> [Instructions for the task]: Starting at the line with "DES TAGLIE TEXTILE</div>", retype every line through the end of the listing exactly as written, and nothing before it.

> [Data section]:
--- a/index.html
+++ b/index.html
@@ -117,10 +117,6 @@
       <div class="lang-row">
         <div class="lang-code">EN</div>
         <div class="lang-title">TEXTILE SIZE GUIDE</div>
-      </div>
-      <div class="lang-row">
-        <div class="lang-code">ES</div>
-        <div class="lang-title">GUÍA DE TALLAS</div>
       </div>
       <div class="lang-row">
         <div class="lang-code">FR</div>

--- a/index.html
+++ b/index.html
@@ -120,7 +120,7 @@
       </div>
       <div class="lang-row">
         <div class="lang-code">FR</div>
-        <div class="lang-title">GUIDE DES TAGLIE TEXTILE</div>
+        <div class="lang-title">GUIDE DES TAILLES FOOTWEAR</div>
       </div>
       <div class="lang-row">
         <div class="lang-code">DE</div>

> [Result of this task]:
-        <div class="lang-title">GUIDE DES TAGLIE TEXTILE</div>
+        <div class="lang-title">GUIDE DES TAILLES FOOTWEAR</div>
       </div>
       <div class="lang-row">
         <div class="lang-code">DE</div>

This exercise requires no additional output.